# SEMOWeb hacked and nodes wiped



## drmike (Jun 24, 2014)

Another RootLevel owned company sent out an email earlier.   They've been hacked, compromised, etc. and nodes were wiped... Be aware.


----------



## Aldryic C'boas (Jun 24, 2014)

Curious how it's word-for-word with the URPad announcement.  The only difference being one node labeled *LABL4*, the other (Urpad) *LAB4*.


----------



## Francisco (Jun 24, 2014)

Aldryic C said:


> Curious how it's word-for-word with the URPad announcement.  The only difference being one node labeled *LABL4*, the other (Urpad) *LAB4*.


They're owned by the same company  RootLevel...something.

Francisco


----------



## MannDude (Jun 24, 2014)

Aldryic C said:


> Curious how it's word-for-word with the URPad announcement.  The only difference being one node labeled *LABL4*, the other (Urpad) *LAB4*.

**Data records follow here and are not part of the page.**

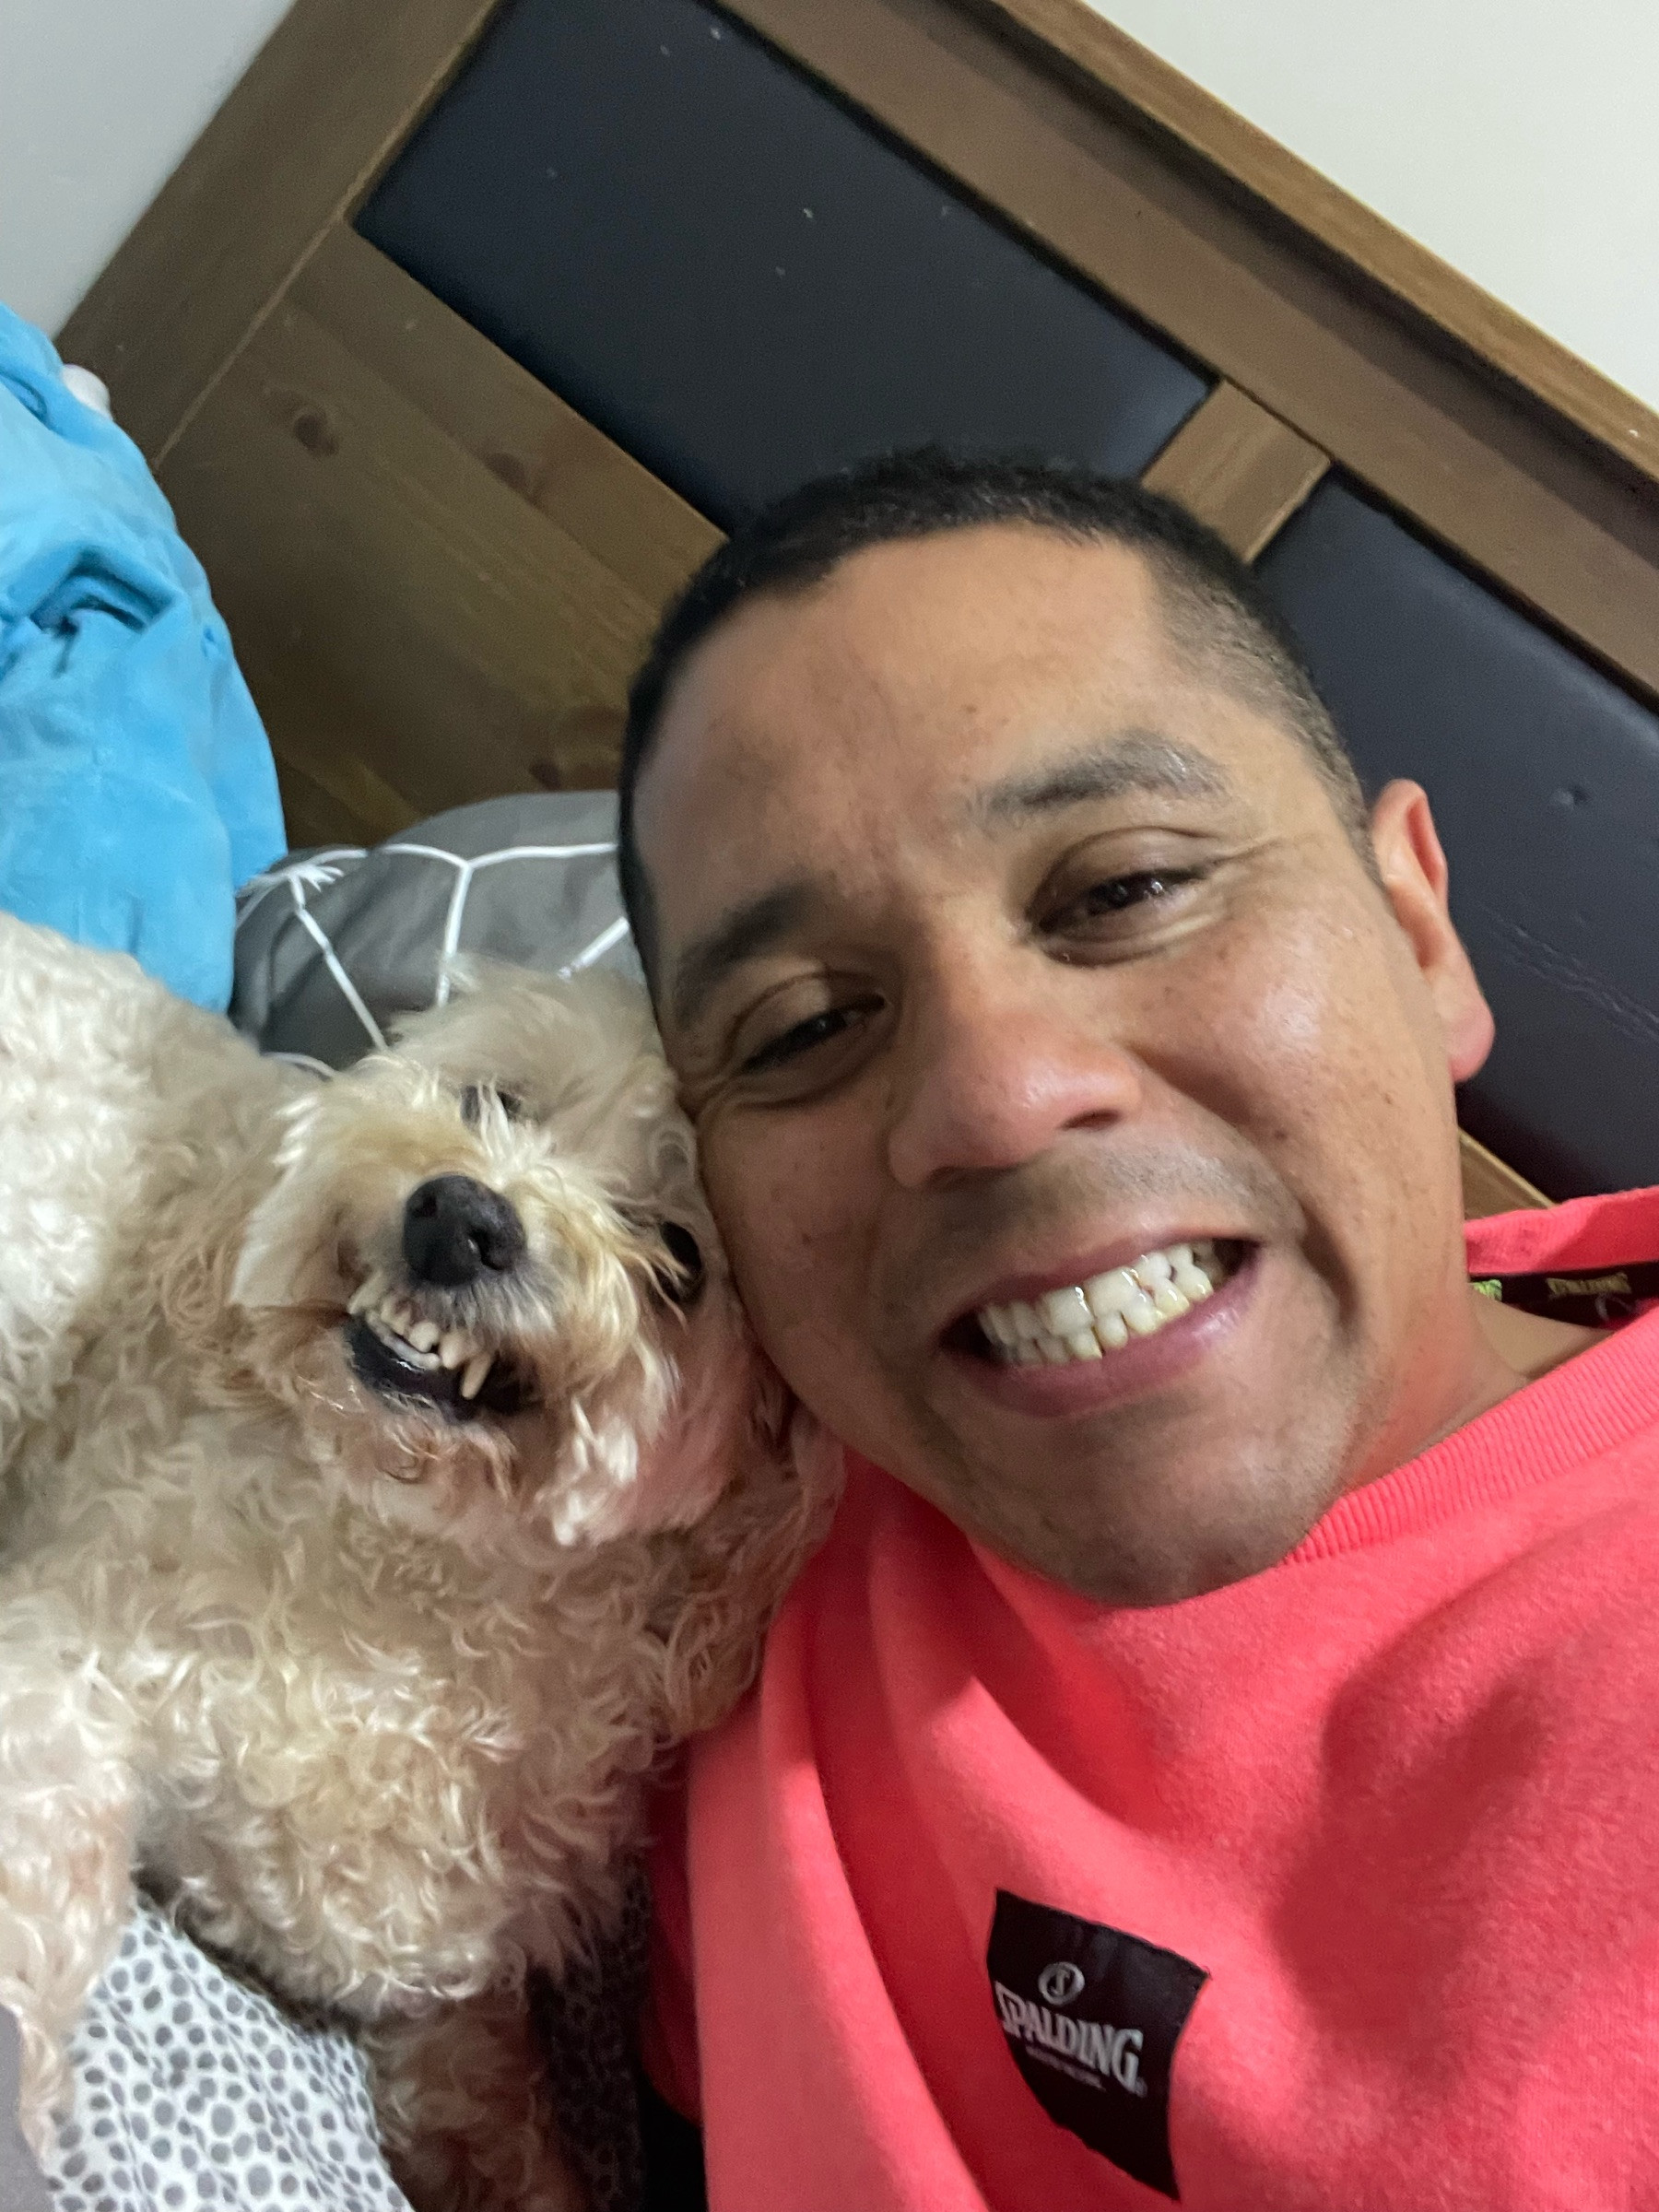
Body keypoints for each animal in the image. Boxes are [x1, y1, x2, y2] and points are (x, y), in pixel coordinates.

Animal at [0, 912, 836, 2210]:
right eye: (492, 1098)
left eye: (681, 1257)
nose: (463, 1218)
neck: (414, 1589)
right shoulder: (68, 1670)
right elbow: (36, 1865)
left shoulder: (442, 2008)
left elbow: (499, 2132)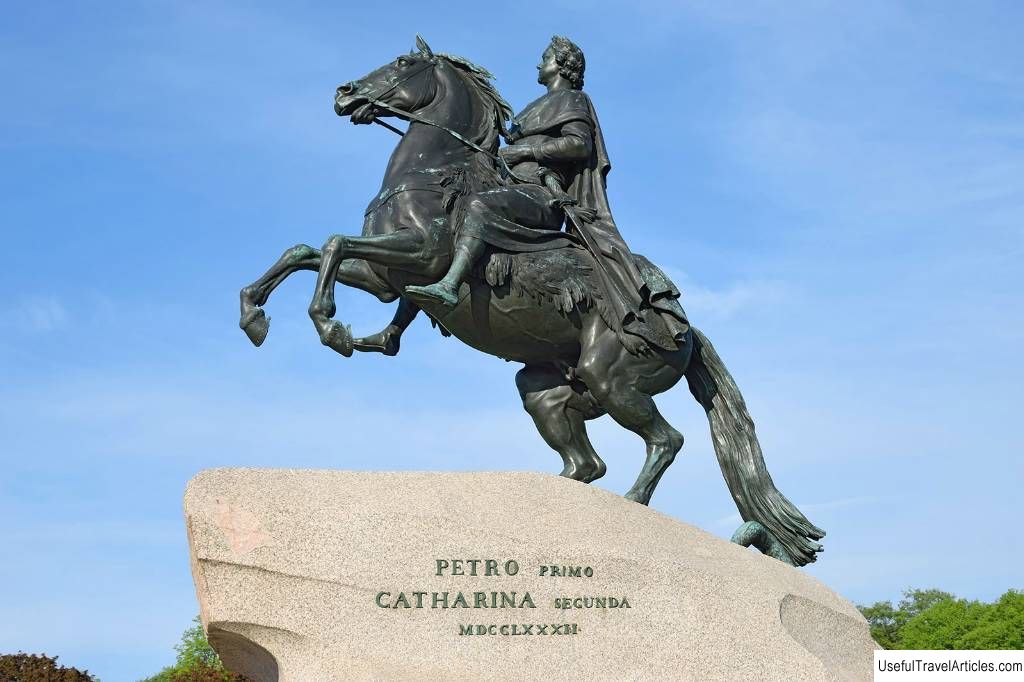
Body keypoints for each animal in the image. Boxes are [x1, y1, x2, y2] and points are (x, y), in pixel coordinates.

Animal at [237, 39, 823, 565]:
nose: (344, 94)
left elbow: (335, 245)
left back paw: (632, 502)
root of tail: (686, 329)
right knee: (586, 464)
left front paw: (329, 326)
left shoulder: (420, 255)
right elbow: (306, 251)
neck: (434, 173)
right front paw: (255, 315)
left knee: (666, 440)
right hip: (548, 390)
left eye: (402, 62)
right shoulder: (385, 277)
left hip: (612, 380)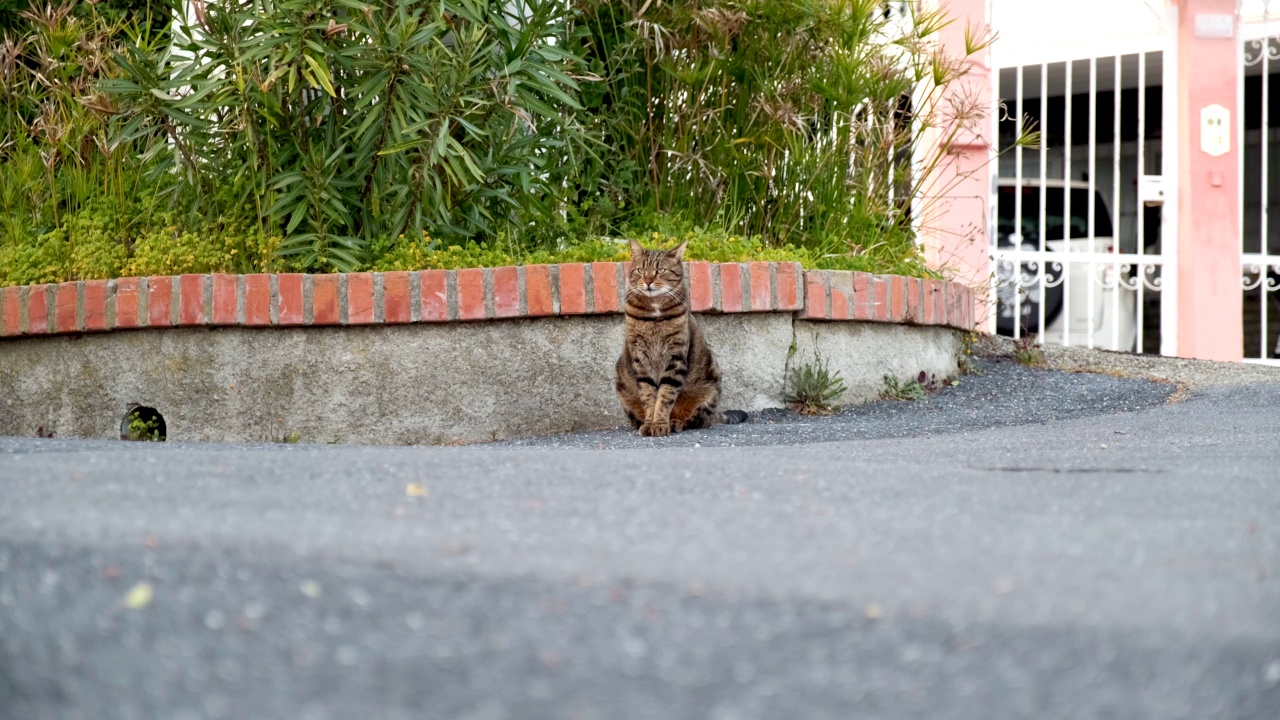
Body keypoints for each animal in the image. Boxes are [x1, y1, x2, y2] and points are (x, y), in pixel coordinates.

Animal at [611, 239, 747, 438]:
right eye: (641, 270)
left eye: (660, 270)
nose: (648, 281)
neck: (655, 310)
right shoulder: (640, 358)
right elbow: (649, 395)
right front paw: (650, 423)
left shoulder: (675, 357)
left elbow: (665, 395)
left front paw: (660, 424)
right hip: (622, 386)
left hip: (710, 384)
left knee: (695, 420)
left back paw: (675, 422)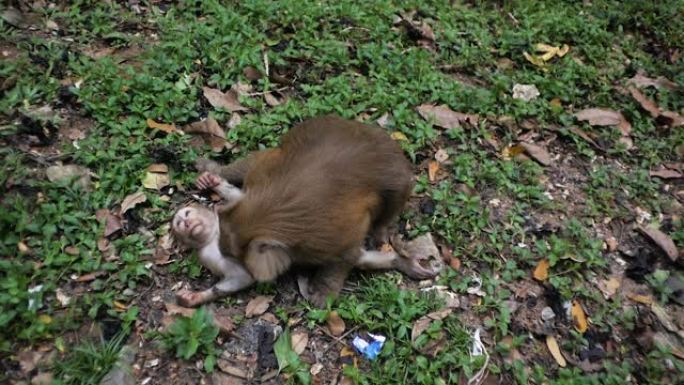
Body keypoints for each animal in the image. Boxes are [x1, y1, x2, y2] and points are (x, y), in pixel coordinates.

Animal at [172, 115, 444, 306]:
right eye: (180, 223)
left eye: (186, 216)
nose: (184, 223)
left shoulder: (329, 237)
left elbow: (345, 254)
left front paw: (325, 290)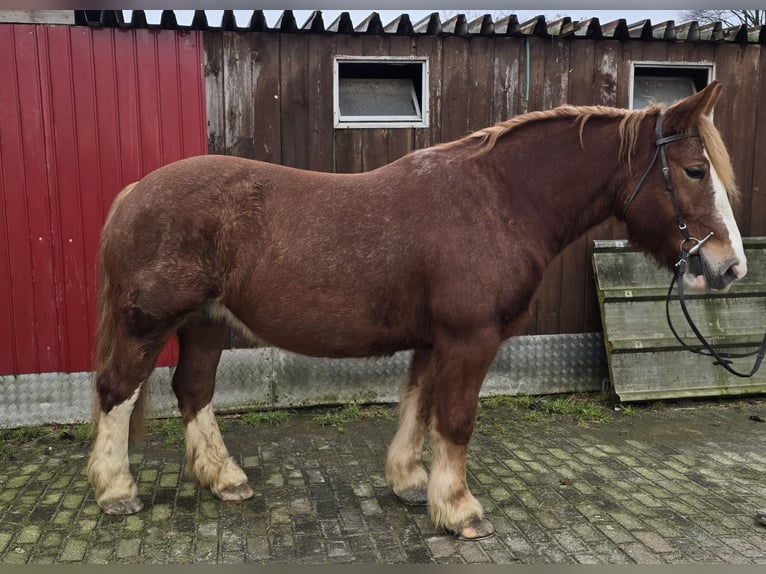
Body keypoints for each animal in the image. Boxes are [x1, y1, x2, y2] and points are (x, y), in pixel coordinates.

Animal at [88, 82, 744, 544]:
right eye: (694, 171)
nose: (730, 267)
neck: (499, 199)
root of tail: (134, 192)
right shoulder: (470, 338)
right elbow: (455, 420)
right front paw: (459, 510)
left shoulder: (436, 341)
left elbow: (419, 406)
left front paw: (409, 483)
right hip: (148, 323)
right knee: (117, 390)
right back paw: (116, 490)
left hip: (206, 321)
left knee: (193, 389)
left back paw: (226, 480)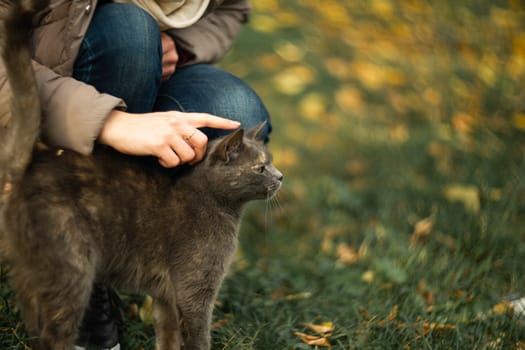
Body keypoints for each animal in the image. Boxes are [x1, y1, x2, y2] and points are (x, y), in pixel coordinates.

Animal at [0, 1, 282, 348]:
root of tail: (25, 170)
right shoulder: (195, 291)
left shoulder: (166, 296)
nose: (280, 176)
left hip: (34, 275)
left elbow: (168, 335)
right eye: (260, 167)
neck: (221, 209)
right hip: (72, 266)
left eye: (271, 162)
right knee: (56, 333)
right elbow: (199, 337)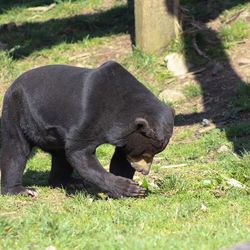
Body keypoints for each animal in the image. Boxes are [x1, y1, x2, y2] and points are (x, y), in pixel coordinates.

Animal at [0, 60, 175, 197]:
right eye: (145, 153)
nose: (144, 171)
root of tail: (12, 84)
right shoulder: (89, 115)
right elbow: (79, 152)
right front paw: (129, 188)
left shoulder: (125, 134)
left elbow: (120, 158)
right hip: (18, 110)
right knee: (16, 150)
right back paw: (22, 190)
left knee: (60, 157)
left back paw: (70, 182)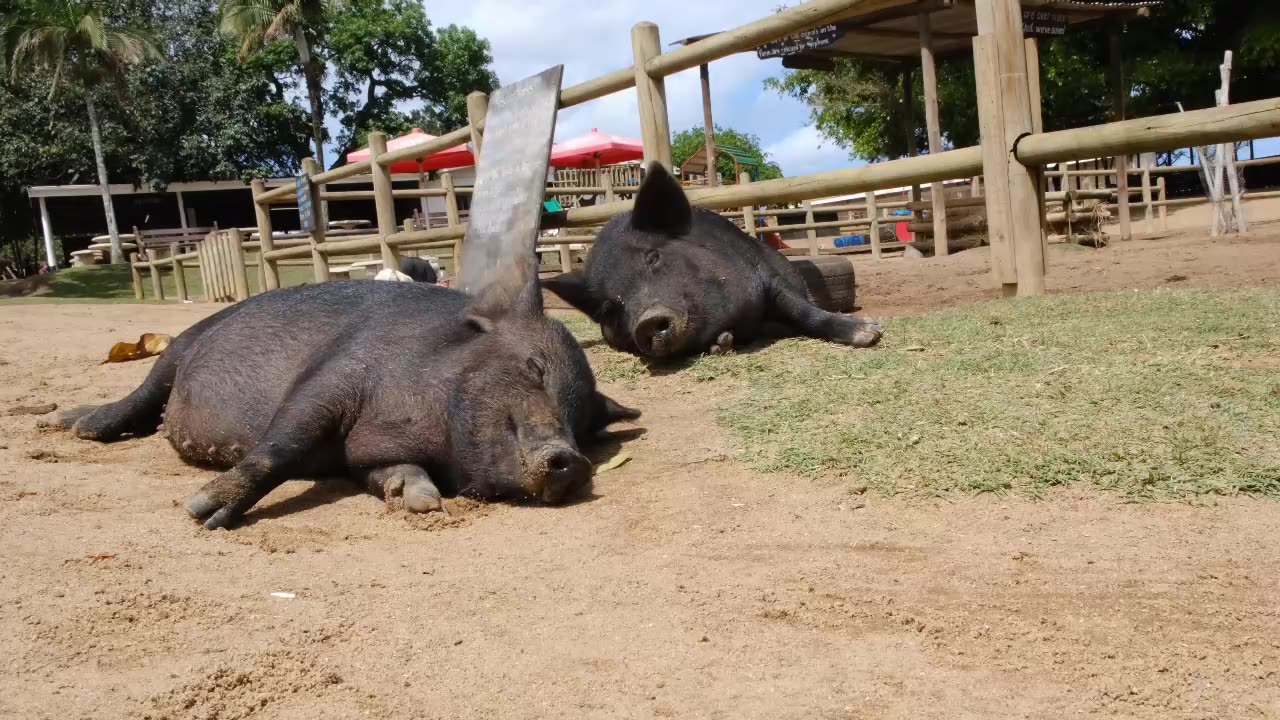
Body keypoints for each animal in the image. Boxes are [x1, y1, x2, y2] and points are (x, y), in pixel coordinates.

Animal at [42, 279, 640, 527]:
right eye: (533, 368)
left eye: (583, 422)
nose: (571, 460)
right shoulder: (335, 374)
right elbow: (282, 442)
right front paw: (202, 512)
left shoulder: (366, 455)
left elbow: (387, 472)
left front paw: (421, 503)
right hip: (183, 344)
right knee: (142, 395)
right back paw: (73, 424)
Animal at [540, 166, 880, 361]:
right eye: (609, 307)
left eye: (653, 257)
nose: (646, 321)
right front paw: (722, 344)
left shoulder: (765, 276)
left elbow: (801, 310)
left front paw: (870, 333)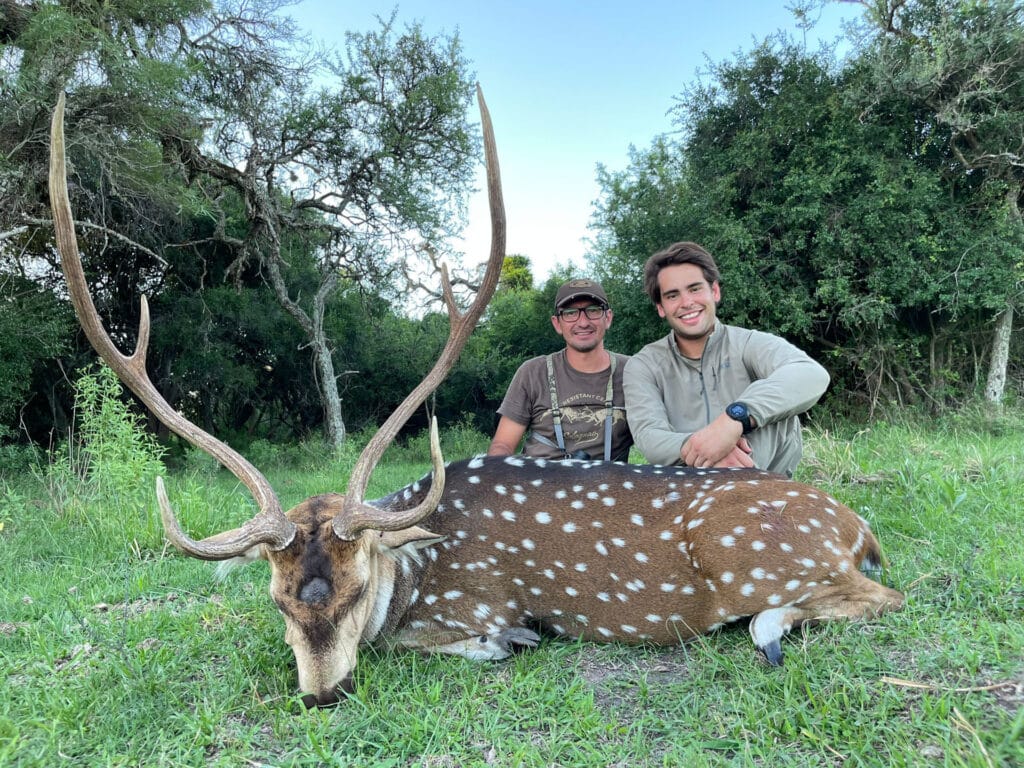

They're owned by the same company so labeling of servers are likely the same.


----------



## Sam (Jun 24, 2014)

At least they had offsite backups of their nodes. I've seen other providers not even bother with that....


----------



## Steven (Jun 24, 2014)

And this is why you should at least be a tad bit intelligent and lock this shit down to the point it is not accessible on the internet publicly.


----------



## concerto49 (Jun 24, 2014)

RootLevel got rooted? Hm.


----------



## drmike (Jun 24, 2014)

concerto49 said:


> RootLevel got rooted? Hm.


On this one, I think they got leveled 

Sucks, but it has been mega quiet until past few days... I know people are on summer break.. enjoying sun and fun... but some surely used that free time for hacker episodes..  I suspect more of this coming and a long summer for admins.


----------